Problem statement:
Give again, word for word, every line below from the one that has "left knee: (276, 582)" through the one that has "left hip: (589, 536)", both included, and no others.

Pixel coordinate listings:
= Beginning of Section =

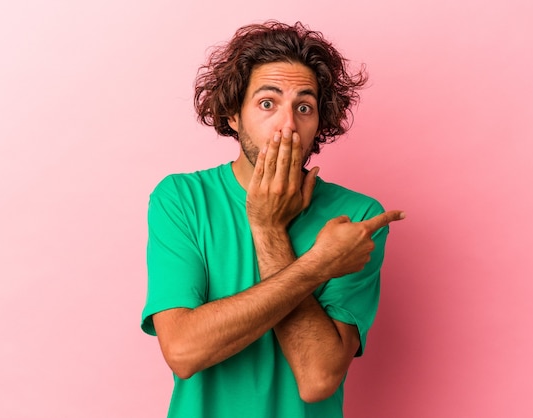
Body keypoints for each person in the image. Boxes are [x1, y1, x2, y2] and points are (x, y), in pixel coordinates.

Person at [141, 20, 405, 418]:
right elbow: (183, 351)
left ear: (320, 123)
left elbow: (318, 379)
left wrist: (269, 231)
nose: (287, 127)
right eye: (267, 104)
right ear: (233, 115)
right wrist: (317, 264)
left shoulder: (358, 217)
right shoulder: (181, 199)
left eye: (304, 107)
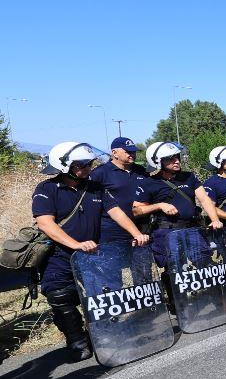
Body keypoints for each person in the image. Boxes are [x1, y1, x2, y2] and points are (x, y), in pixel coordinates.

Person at [32, 142, 107, 361]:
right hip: (60, 255)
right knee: (60, 296)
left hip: (93, 253)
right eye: (80, 164)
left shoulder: (94, 188)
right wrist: (75, 244)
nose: (87, 167)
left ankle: (101, 333)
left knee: (100, 293)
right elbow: (45, 223)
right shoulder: (46, 189)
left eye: (89, 163)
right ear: (64, 165)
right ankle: (77, 339)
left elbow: (111, 215)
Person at [132, 142, 223, 269]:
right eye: (171, 159)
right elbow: (136, 210)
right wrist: (159, 205)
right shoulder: (149, 183)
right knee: (174, 268)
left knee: (206, 263)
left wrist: (215, 220)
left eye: (177, 157)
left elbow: (204, 199)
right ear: (157, 161)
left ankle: (209, 289)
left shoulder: (189, 177)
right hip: (167, 232)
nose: (176, 161)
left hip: (192, 229)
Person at [89, 136, 152, 246]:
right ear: (114, 153)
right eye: (128, 152)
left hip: (142, 229)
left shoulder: (141, 171)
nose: (132, 154)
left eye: (134, 152)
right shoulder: (100, 173)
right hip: (113, 231)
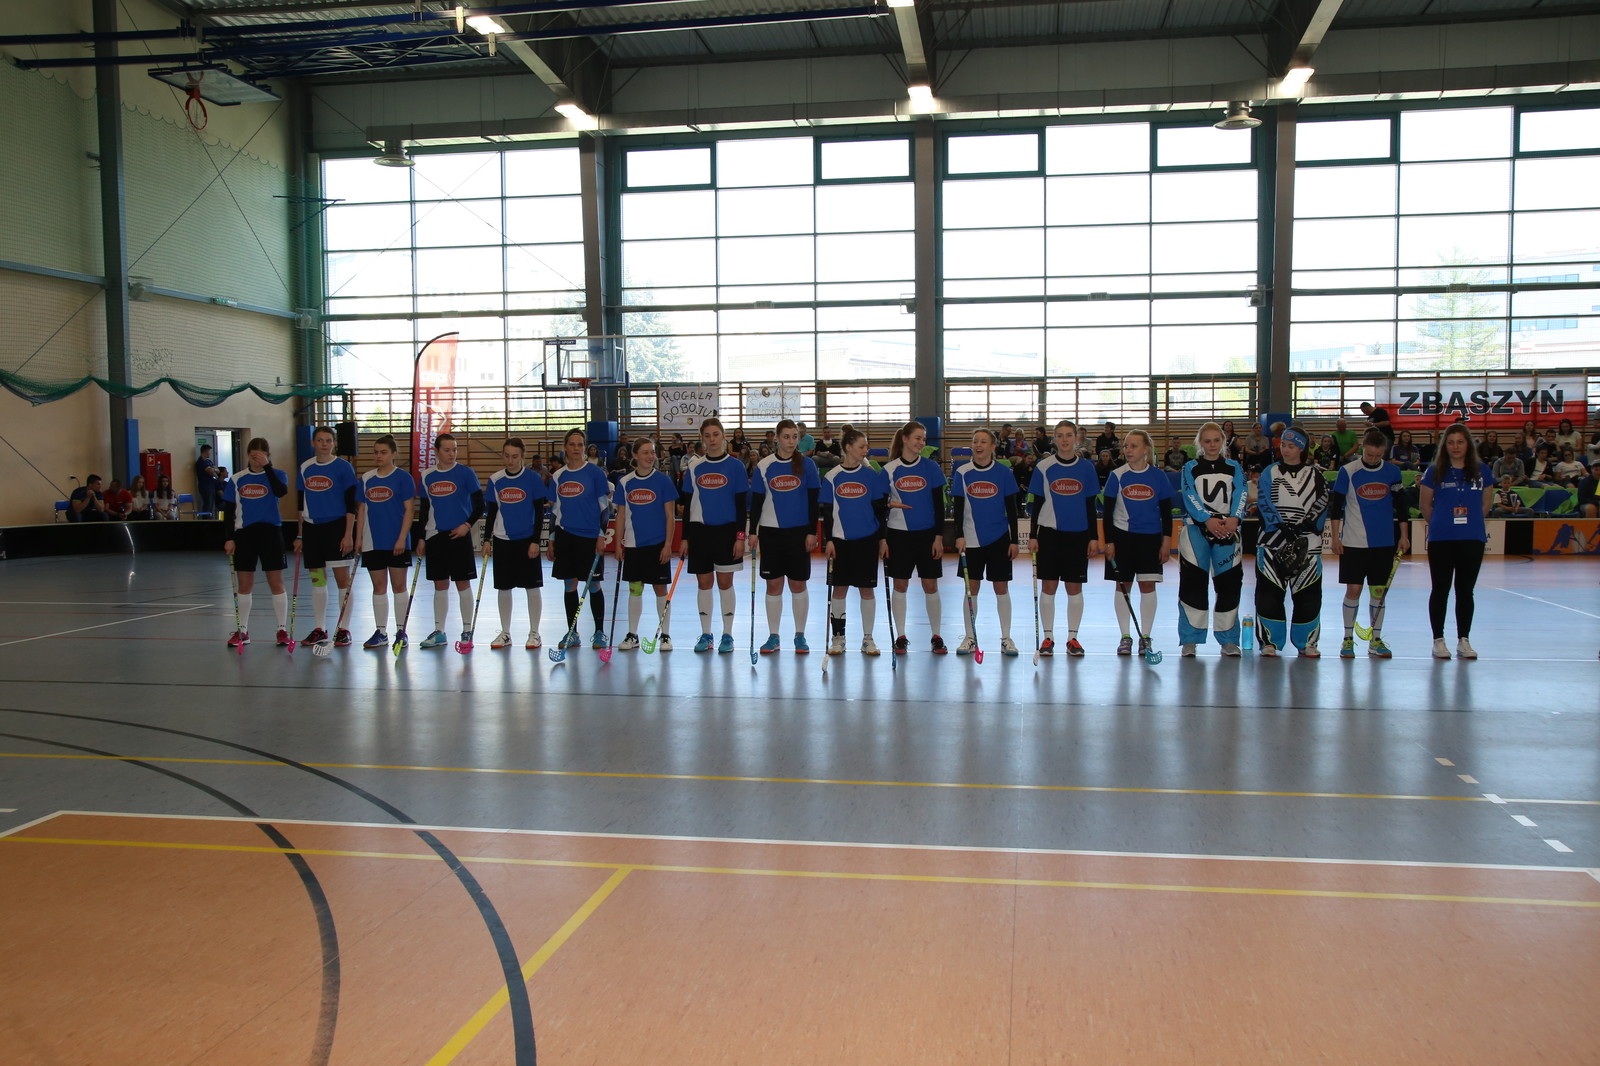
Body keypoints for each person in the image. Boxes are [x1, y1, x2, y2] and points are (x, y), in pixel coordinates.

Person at [1329, 429, 1409, 660]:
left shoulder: (1392, 472)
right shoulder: (1348, 471)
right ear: (1363, 448)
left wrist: (1404, 535)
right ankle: (1347, 639)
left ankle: (1375, 639)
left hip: (1383, 542)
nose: (1373, 459)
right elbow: (1336, 507)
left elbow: (1401, 506)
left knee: (1378, 592)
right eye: (1369, 454)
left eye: (1378, 455)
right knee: (1353, 590)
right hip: (1353, 541)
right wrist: (1335, 538)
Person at [1420, 423, 1494, 660]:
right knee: (1440, 590)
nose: (1455, 446)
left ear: (1468, 444)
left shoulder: (1482, 471)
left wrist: (1471, 522)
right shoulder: (1435, 471)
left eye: (1460, 442)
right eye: (1451, 442)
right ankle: (1438, 640)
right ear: (1445, 446)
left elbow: (1486, 504)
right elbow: (1424, 505)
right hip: (1441, 539)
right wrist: (1441, 523)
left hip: (1472, 538)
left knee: (1465, 591)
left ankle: (1464, 639)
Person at [1254, 427, 1329, 658]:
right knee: (1269, 594)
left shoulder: (1316, 474)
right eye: (1284, 446)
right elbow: (1263, 501)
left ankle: (1307, 642)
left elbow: (1323, 501)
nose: (1286, 450)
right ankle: (1269, 642)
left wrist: (1305, 524)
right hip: (1272, 542)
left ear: (1302, 449)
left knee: (1308, 594)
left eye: (1292, 446)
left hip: (1308, 544)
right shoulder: (1269, 472)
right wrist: (1281, 526)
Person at [1027, 420, 1099, 657]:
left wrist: (1093, 537)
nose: (1065, 439)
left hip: (1078, 535)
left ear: (1076, 438)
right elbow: (1037, 504)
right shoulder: (1043, 466)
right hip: (1049, 534)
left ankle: (1072, 638)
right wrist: (1033, 535)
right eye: (1060, 435)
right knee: (1049, 586)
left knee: (1074, 586)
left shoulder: (1087, 468)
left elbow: (1090, 505)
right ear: (1054, 439)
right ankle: (1048, 638)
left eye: (1069, 435)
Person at [750, 419, 821, 655]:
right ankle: (774, 636)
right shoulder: (764, 465)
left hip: (799, 533)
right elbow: (757, 502)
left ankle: (800, 635)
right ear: (777, 438)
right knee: (773, 584)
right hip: (770, 532)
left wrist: (812, 531)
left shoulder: (808, 465)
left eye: (794, 437)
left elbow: (813, 502)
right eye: (786, 436)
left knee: (798, 584)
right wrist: (752, 532)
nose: (791, 441)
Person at [950, 428, 1023, 656]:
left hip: (999, 538)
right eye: (975, 441)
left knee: (1001, 587)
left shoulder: (1003, 472)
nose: (978, 445)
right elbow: (958, 508)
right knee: (971, 589)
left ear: (993, 446)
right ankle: (970, 637)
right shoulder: (962, 472)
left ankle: (1006, 638)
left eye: (983, 442)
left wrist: (1014, 540)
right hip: (971, 539)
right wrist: (959, 535)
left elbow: (1012, 508)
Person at [1102, 429, 1174, 658]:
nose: (1128, 450)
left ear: (1146, 449)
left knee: (1148, 586)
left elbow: (1166, 512)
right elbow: (1107, 513)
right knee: (1122, 586)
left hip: (1150, 539)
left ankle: (1146, 637)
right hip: (1122, 538)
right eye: (1126, 446)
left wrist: (1166, 541)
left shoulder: (1158, 476)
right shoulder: (1117, 475)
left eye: (1134, 446)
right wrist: (1109, 541)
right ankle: (1125, 636)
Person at [1176, 422, 1246, 657]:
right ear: (1200, 443)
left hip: (1227, 532)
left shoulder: (1234, 467)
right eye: (1207, 441)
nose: (1212, 445)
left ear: (1223, 442)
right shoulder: (1190, 467)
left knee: (1229, 586)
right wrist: (1207, 519)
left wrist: (1234, 518)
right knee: (1192, 585)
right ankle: (1190, 640)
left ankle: (1228, 640)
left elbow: (1241, 493)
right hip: (1196, 532)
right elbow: (1189, 494)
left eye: (1216, 440)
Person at [820, 428, 889, 656]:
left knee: (866, 590)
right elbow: (828, 512)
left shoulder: (871, 476)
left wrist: (882, 539)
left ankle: (868, 638)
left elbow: (880, 511)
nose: (866, 450)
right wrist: (829, 540)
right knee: (839, 589)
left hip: (867, 540)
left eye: (866, 446)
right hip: (840, 541)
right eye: (862, 446)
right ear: (848, 447)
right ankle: (838, 637)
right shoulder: (832, 477)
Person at [415, 432, 486, 649]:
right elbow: (424, 510)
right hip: (435, 536)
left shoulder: (466, 473)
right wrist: (421, 538)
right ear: (436, 451)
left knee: (462, 583)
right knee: (440, 584)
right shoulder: (426, 476)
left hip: (459, 536)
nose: (451, 453)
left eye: (454, 449)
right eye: (447, 450)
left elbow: (480, 504)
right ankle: (440, 632)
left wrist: (466, 525)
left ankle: (467, 630)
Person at [883, 421, 948, 654]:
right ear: (905, 439)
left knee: (930, 585)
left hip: (927, 535)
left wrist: (938, 536)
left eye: (923, 438)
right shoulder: (889, 469)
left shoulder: (931, 468)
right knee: (900, 584)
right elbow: (878, 504)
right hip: (898, 535)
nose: (921, 442)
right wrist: (888, 506)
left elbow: (939, 506)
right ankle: (901, 636)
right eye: (917, 438)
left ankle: (936, 635)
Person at [220, 437, 291, 647]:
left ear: (268, 456)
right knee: (244, 584)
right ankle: (242, 630)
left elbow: (281, 491)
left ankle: (281, 629)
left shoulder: (277, 475)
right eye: (252, 456)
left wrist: (267, 467)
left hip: (270, 532)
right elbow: (229, 511)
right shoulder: (237, 479)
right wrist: (229, 538)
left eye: (260, 456)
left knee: (276, 582)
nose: (256, 460)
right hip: (245, 534)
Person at [549, 428, 616, 649]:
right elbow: (555, 511)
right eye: (572, 444)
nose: (576, 448)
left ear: (584, 448)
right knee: (569, 584)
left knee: (594, 584)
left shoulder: (595, 473)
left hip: (589, 536)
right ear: (565, 448)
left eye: (580, 444)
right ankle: (572, 633)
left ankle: (599, 633)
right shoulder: (558, 476)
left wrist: (601, 535)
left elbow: (604, 507)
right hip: (565, 536)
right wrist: (551, 539)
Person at [294, 426, 360, 648]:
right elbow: (300, 504)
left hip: (336, 527)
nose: (324, 444)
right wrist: (300, 535)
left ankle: (344, 629)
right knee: (318, 579)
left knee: (342, 580)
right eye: (320, 440)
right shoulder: (305, 467)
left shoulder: (343, 467)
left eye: (328, 440)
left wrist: (348, 534)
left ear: (334, 443)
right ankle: (320, 628)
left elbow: (351, 504)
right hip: (312, 529)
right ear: (312, 443)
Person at [612, 437, 678, 652]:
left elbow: (670, 516)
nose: (651, 456)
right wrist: (619, 544)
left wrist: (668, 544)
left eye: (652, 452)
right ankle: (632, 635)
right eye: (646, 452)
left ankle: (665, 635)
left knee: (660, 589)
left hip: (657, 544)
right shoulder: (625, 482)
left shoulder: (663, 481)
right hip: (633, 544)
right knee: (635, 589)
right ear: (635, 455)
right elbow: (621, 516)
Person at [484, 438, 550, 650]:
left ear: (522, 456)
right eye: (506, 456)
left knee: (532, 586)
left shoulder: (533, 479)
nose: (510, 460)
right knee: (504, 587)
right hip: (502, 540)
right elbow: (492, 513)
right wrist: (487, 539)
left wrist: (535, 541)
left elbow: (539, 512)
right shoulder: (495, 480)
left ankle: (534, 633)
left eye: (514, 456)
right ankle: (505, 633)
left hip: (526, 540)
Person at [356, 434, 417, 650]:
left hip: (397, 542)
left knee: (399, 586)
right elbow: (361, 510)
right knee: (378, 587)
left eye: (383, 452)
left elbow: (409, 510)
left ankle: (401, 631)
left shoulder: (403, 478)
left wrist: (401, 538)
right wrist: (358, 538)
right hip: (373, 542)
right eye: (376, 452)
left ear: (394, 454)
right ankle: (380, 632)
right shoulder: (366, 479)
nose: (379, 456)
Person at [194, 444, 218, 516]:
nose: (209, 453)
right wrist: (213, 470)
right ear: (205, 451)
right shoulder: (201, 462)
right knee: (207, 506)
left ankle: (210, 519)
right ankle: (206, 520)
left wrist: (213, 470)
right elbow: (211, 471)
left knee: (211, 506)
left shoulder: (208, 461)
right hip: (205, 487)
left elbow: (217, 470)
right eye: (209, 451)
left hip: (211, 486)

= End of Section =

Solution to this exercise:
left knee: (276, 582)
nose: (256, 460)
right hip: (245, 534)
Person at [549, 428, 616, 649]:
right elbow: (555, 511)
right eye: (572, 444)
nose: (576, 448)
left ear: (584, 448)
right knee: (569, 584)
left knee: (594, 584)
left shoulder: (595, 473)
left hip: (589, 536)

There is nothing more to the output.